__Task to carry out__: Copy out each line of the material below that holds the string "optical".
==== Supplied information ====
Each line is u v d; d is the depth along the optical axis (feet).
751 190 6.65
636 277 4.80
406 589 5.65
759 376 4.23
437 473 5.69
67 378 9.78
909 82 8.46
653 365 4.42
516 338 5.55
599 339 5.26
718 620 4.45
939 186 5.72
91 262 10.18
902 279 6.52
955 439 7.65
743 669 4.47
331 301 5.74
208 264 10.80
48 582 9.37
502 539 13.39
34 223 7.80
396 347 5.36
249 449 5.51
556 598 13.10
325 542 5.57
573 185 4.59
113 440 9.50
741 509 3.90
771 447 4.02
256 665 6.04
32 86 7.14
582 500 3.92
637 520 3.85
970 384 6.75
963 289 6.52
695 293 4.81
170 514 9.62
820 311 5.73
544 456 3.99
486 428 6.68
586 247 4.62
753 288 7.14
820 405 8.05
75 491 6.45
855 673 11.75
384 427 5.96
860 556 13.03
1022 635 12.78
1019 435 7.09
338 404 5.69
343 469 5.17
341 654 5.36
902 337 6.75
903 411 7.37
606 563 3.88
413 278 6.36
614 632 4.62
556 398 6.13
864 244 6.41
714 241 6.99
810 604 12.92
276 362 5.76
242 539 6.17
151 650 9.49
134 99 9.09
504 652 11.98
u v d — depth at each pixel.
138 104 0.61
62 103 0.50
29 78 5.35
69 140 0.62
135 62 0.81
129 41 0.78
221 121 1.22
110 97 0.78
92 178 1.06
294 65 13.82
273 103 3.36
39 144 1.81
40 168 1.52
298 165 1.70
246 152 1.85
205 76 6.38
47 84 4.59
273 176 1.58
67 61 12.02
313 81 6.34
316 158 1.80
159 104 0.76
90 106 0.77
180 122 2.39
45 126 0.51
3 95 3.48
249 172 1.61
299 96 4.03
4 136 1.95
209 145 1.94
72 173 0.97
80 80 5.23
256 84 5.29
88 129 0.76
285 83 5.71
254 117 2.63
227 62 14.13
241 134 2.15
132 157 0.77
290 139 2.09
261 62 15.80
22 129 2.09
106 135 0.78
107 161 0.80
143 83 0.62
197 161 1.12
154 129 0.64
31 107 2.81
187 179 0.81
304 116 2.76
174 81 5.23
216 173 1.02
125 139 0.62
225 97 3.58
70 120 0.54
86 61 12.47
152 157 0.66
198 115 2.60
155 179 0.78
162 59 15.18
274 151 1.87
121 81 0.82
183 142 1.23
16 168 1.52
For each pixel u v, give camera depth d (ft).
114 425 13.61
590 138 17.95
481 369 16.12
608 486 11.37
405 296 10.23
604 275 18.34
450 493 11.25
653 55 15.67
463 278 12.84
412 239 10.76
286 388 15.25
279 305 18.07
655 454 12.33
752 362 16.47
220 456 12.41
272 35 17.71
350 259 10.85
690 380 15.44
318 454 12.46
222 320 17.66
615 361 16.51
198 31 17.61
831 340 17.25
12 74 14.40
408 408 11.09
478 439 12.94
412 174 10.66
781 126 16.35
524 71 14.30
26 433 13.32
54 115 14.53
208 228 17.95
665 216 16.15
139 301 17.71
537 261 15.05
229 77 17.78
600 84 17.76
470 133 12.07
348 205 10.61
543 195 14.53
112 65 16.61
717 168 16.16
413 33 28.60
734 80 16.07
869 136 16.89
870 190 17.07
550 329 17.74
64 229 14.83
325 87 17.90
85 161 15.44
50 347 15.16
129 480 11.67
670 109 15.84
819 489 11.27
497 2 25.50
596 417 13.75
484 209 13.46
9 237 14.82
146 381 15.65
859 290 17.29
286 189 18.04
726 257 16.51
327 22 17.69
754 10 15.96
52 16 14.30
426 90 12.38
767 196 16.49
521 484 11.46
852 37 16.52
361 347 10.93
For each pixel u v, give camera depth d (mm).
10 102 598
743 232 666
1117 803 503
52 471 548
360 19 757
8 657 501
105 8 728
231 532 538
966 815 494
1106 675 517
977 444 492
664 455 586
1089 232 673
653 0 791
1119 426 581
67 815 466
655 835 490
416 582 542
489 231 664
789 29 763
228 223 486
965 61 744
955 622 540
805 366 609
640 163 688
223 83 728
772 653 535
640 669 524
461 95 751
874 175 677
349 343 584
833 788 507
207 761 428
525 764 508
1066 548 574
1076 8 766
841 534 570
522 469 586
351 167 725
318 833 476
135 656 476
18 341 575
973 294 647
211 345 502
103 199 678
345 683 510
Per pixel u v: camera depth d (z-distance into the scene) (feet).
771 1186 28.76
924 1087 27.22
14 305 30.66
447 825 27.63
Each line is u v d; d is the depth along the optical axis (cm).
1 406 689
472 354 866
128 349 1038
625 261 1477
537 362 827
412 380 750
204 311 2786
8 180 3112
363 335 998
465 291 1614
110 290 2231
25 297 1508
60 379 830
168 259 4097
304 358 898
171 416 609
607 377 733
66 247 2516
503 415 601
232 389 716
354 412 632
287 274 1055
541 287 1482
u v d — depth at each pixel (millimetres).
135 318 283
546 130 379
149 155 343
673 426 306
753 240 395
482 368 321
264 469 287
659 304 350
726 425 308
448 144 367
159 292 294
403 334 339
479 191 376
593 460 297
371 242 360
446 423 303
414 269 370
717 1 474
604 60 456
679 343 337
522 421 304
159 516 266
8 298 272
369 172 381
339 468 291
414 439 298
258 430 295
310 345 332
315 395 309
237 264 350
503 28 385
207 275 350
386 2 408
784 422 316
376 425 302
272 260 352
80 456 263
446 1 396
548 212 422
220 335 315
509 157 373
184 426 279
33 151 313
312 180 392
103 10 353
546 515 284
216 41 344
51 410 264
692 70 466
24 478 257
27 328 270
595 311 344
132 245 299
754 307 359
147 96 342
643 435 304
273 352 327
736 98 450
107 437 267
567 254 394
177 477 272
====
__Task response__:
Each line is u v d; d is the depth along the optical axis (feet).
Each line is u v d; d is the depth along the optical axis (cm).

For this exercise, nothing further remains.